El conflicto de Cataluña y sus últimos engorros –últimos de momento– es de los que más se desarrollan en función de lo personal, como escribí ayer. Piensen qué habría pasado con la ley de amnistía embarrancada si el líder de los negociadores independentistas hubiera sido Oriol Junqueras en lugar de Carles Puigdemont. Bueno, no hace falta darle muchas vueltas. Junqueras ya aceptó el indulto, que es mucho menos beneficioso que la amnistía, y se integró en la legalidad constitucional. Y no creo que sea menos independentista que Puigdemont ni haya luchado menos por la independencia de Cataluña. Fue a la cárcel por ella, dio la cara por sus ideas y no huyó en un maletero.
También ha asumido que por sus circunstancias tiene que aceptar a Pere Aragonès al frente de la Generalitat y como candidato a la reelección por encima de su liderazgo natural (el de Junqueras). Porque ERC es un partido. ¿Y Junts? Junts es una secta de fanáticos que siguen ciegamente las órdenes indelegables de un gurú. Puigdemont da consignas variadas pero todas van en la misma dirección: tengo que salvarme yo por encima de todo. Si por los caprichos personales o las anteojeras ideológicas de dos jueces conservadores y prevaricadores resulta que la amnistía libera a todos mis compañeros de rebelión, pero no a mí por aquello de la violencia o los coqueteos con Putin, la amnistía pactada ya no vale. Se necesita otra. Completa, integral, universal. Junqueras no hubiera rechazado la amnistía por motivos personales.

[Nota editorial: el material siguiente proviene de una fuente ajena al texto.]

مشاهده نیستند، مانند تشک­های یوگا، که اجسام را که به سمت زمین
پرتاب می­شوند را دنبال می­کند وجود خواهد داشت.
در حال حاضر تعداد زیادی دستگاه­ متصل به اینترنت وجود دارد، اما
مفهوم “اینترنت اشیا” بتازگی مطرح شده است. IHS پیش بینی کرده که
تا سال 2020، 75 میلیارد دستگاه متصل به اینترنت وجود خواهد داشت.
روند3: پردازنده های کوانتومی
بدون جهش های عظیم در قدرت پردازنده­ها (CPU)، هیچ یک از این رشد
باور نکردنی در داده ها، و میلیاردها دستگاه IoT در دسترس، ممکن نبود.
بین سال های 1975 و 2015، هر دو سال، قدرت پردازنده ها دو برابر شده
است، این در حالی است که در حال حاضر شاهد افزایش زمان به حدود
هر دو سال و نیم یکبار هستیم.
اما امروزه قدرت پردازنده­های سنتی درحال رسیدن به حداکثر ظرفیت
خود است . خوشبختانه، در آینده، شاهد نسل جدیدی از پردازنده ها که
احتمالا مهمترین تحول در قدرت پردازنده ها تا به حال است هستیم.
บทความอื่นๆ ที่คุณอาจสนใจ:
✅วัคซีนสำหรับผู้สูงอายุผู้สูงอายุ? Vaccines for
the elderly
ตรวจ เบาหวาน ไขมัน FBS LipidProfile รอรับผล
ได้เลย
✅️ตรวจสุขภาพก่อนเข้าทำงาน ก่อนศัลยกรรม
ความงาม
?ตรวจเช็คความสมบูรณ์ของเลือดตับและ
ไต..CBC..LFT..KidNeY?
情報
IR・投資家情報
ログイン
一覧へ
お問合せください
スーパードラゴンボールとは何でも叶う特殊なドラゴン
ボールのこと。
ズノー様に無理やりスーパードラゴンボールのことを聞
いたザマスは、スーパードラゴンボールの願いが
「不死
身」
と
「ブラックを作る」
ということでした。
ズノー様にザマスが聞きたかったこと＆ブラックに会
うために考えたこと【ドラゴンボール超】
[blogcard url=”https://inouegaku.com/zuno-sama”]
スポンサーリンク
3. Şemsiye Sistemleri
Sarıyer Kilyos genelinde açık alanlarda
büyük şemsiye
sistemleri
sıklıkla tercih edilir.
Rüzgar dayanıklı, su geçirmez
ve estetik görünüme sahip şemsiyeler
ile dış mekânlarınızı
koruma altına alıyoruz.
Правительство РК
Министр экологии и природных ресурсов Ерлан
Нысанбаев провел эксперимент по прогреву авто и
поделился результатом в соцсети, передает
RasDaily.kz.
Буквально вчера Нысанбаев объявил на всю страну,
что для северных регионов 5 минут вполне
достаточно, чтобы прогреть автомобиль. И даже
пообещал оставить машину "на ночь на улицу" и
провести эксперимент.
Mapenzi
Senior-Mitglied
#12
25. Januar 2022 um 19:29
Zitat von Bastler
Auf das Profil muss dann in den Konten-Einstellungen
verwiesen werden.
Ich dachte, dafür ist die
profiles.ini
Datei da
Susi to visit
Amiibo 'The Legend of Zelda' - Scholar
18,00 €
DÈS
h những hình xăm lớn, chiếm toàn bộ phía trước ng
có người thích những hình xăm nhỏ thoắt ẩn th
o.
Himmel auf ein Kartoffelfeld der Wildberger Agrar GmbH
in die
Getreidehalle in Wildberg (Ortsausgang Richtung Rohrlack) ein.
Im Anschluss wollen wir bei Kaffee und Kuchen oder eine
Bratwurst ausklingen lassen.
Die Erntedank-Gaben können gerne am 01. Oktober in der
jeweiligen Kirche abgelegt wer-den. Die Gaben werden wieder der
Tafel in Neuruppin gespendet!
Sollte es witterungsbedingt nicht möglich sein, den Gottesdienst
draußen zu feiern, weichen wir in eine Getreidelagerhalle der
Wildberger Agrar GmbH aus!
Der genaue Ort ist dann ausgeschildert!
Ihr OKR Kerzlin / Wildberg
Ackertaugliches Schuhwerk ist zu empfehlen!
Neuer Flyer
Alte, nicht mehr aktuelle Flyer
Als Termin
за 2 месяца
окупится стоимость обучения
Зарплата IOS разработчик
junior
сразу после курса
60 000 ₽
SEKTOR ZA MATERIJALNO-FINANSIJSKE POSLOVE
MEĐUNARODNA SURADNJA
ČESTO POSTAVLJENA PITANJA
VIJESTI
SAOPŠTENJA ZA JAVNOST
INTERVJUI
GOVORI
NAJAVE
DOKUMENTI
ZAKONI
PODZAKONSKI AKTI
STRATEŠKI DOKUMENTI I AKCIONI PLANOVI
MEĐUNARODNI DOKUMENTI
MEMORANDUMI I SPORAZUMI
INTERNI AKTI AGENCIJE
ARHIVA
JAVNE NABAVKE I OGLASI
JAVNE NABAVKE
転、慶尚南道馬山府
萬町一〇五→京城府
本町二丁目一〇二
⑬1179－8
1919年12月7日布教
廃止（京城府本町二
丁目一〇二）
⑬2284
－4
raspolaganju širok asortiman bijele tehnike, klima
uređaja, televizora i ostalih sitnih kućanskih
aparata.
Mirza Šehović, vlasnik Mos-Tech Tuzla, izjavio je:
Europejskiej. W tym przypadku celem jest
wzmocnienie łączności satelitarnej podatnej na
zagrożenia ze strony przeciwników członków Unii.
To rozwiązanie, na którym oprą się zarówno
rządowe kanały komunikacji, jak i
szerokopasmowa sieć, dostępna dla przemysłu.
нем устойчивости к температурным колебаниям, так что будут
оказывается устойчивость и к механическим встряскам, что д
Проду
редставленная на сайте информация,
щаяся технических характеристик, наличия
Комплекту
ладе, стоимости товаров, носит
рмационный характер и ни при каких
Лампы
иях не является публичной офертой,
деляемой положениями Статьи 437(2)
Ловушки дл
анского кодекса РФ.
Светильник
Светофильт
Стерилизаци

Como en tantas otras cosas, en esto no se diferencia mucho Puigdemont de Sánchez. Ambos disfrazan sus intereses individuales bajo el manto del bien común al que servirían: la libertad del pueblo catalán y su independencia sofocada por España durante tres siglos, y el progreso de los españoles amenazado por la ultraderecha. Ocurre que las nuevas exigencias del lunático de Waterloo chocan frontalmente con los límites que el muy cuerdo de Madrid no podría saltarse aunque quisiera, porque los ponen el Tribunal Constitucional y Europa. Si dependiera de él sería distinto.